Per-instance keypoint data
Segment Open

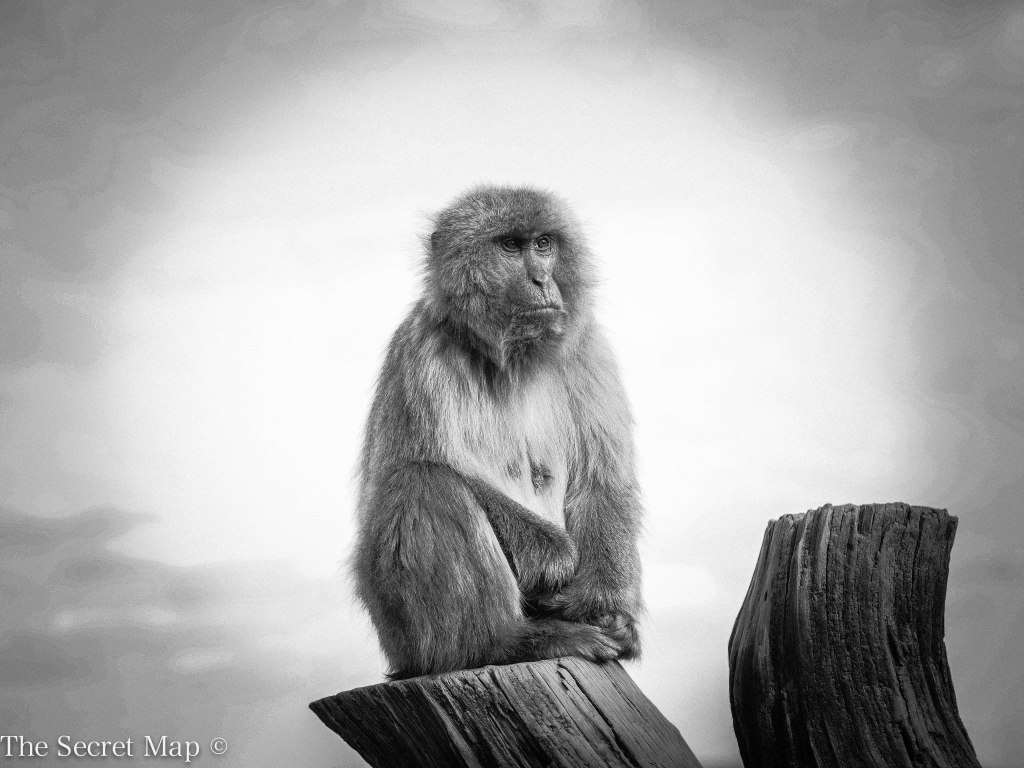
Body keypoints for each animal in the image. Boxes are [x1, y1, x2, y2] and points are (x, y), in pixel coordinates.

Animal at [351, 185, 643, 679]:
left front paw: (604, 606)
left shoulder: (588, 349)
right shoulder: (424, 351)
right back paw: (504, 642)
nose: (542, 279)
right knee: (422, 481)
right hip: (401, 635)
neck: (515, 359)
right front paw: (555, 561)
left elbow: (603, 480)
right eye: (510, 246)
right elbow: (407, 466)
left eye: (543, 244)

Segment Closed

TASK DETAILS »
Set the lines above down again, word for word, from the first through the one containing "right back paw: (504, 642)"; pictures excluded.

SOLUTION TO THIS EXERCISE »
Body keypoints for each animal in the image. Boxes are [x1, y1, x2, y2] and points are (x, y), in pixel coordinates.

Animal at [351, 185, 643, 679]:
left front paw: (604, 606)
left shoulder: (588, 349)
right shoulder: (424, 351)
right back paw: (504, 642)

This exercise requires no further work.